Fewer Americans celebrated Halloween this year, according to the National Retail Federation’s (NRF) annual Halloween Spending Survey conducted by Prosper Insights & Analytics. Though an impressive number, the total of 158 million consumers the NRF expected to participate in Halloween activities would have been considerably lower than the survey-high of 170 million people recorded last year.
Moreover, those who did celebrate Halloween would have spent less on costumes, candy and other holiday paraphernalia this year than they did in 2012, we learn. That decrease stands in sharp contrast to the spike of more than 50 percent in Halloween spending since 2005. There are other interesting statistics to be found in the survey, which the good people at CreditCards.com have decided to visualize in a nice infographic, which I thought I’d share with you.
The Cost of Halloween
Americans were expected to spend $6.9 billion this year on d??cor, costumes, candy and fun, we learn. While that total represents an increase of 54.7 percent since 2005, those celebrating nevertheless trimmed their budgets — from $79.82 per celebrant in 2012 down to $75.03 this year. Yet, as NRF President and CEO Matthew Shay put it, “Still one of the most beloved and anticipated consumer holidays, Halloween will be far from a bust this year”.
As usual, the biggest chunk of Halloween spending was expected to go for costumes. According to the survey, 43.6 percent of people planned to dress up and spend a total of $2.6 billion on costumes. Tellingly, consumers expected to spend less on children’s costumes — $1.04 billion — than on adult costumes — $1.22 billion. The remaining $330 million would be spent on Halloween costumes for the pets of 13.8 percent of the celebrants who found the time — and money — to dress up their four-legged friends appropriately for the occasion.
The second-biggest Halloween spending category was candy, on which celebrants were expected to spend $2.08 billion this year, second only to the Christmas total, we learn. Those buying or making costumes would spend $27.85, on average, just below the $28.65 average last year. Asked where they would look for inspiration for their costumes, 32.9 percent of the respondents said they would search for costume ideas online, another third (32.8 percent) would look for ideas in a store, a fifth (20.8 percent) would seek advice from friends or family and 14.1 percent would check Facebook for inspiration. Pinterest was the go-to place for about a tenth (9.3 percent) of the respondents and 3.8 percent would turn for ideas to blogs.
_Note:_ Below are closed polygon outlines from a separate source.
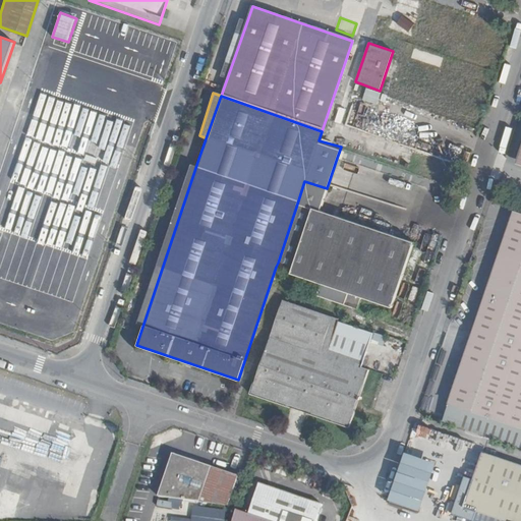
[(307,204),(314,206),(294,269),(293,272),(322,282),(317,294),(358,309),(363,297),(393,307),(416,242),(320,208),(327,188),(304,181),(298,200),(307,204)]
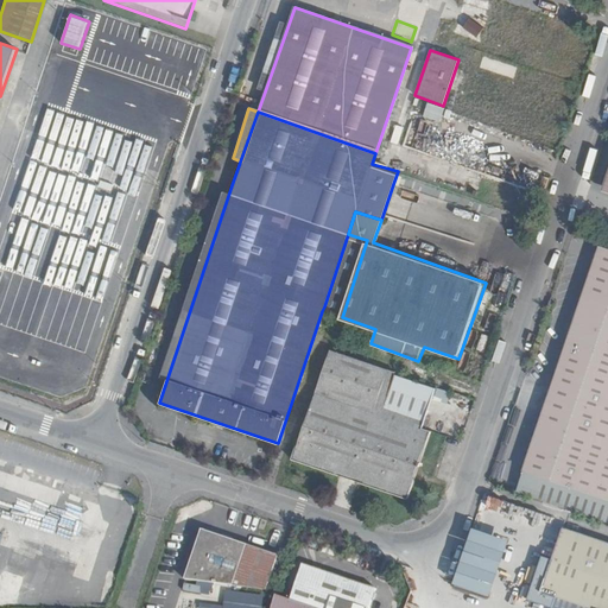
[(333,315),(334,310),(359,238),(348,234),(324,306),(322,311),(333,315)]
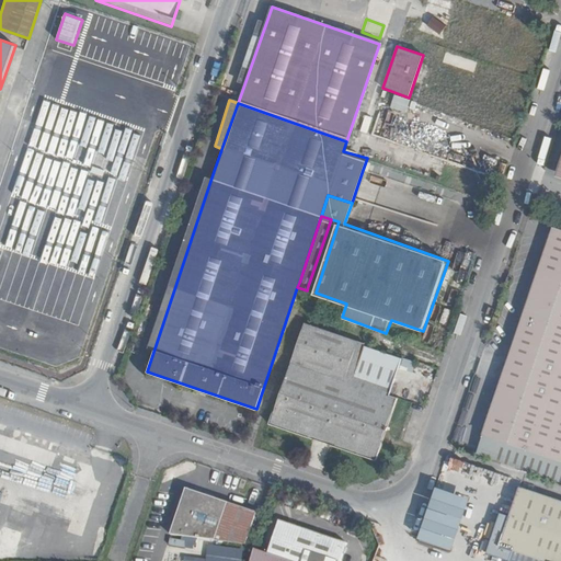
[(331,219),(308,286),(307,290),(316,293),(317,289),(339,221),(331,219)]
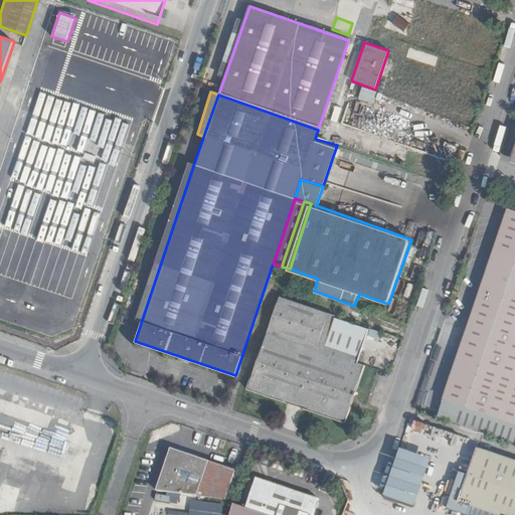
[(514,422),(514,210),(508,208),(442,398),(514,422)]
Another $1.96 billion would be spent on decorations, like life-size skeletons, fake cob webs, mantle pieces, etc. Finally, Americans were expected to spend $360 million on greeting cards.
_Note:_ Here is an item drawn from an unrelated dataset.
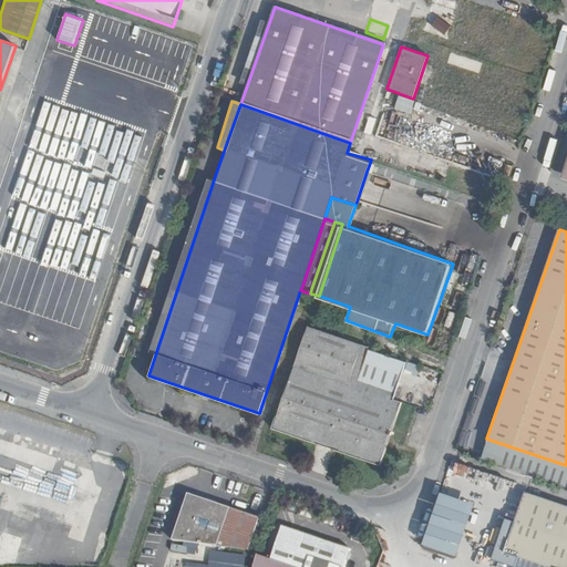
[(323,313),(326,307),(317,305),(315,311),(323,313)]
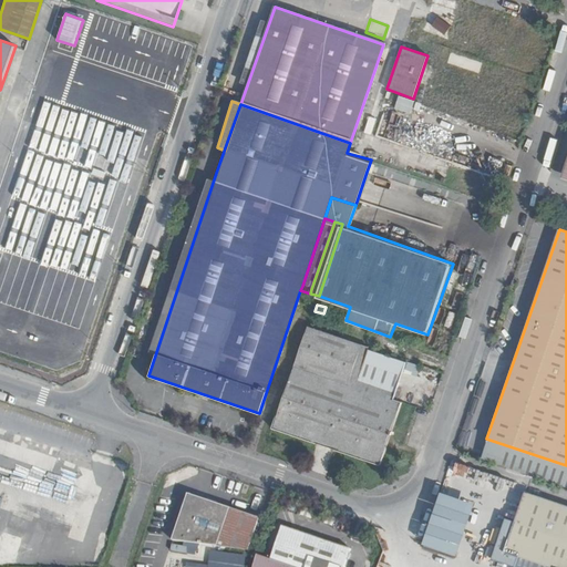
[(409,363),(308,327),(275,428),(381,464),(402,403),(394,401),(409,363)]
At 72 percent, handing out candy was the most popular way to celebrate Halloween. Just under half of the respondents (47.5 percent) would decorate their home and / or yard, 44.2 percent would be carving pumpkins, 31.7 percent would take their child trick-or-treating and 20.3 percent would visit a haunted house. Just under a third (30.9 percent) of the celebrants would be attending or hosting a party.
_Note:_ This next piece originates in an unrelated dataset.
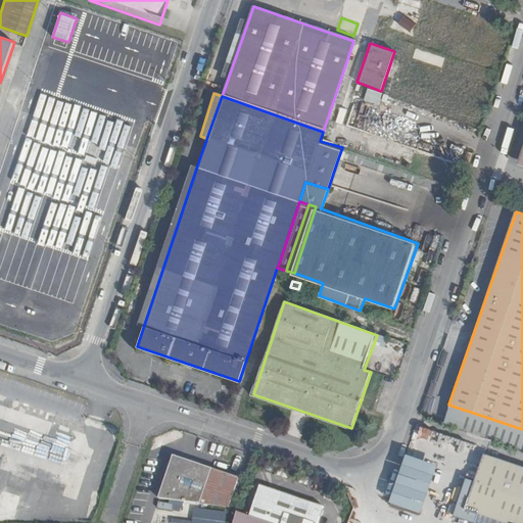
[(522,522),(522,465),(484,452),(475,481),(467,478),(455,515),(476,522),(479,512),(516,522),(522,522)]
Finally, a quarter of Americans (25.2 percent) said the state of the economy had an impact on their Halloween spending plans, and a mostly negative one, as evidenced by the lower spending total, as compared to last year’s. Nearly nine in 10 (86.1 percent) would spend less, up from 83.5 percent in 2012. Furthermore, 32.7 percent would buy less candy and 18.1 percent would make their costume instead of buying one.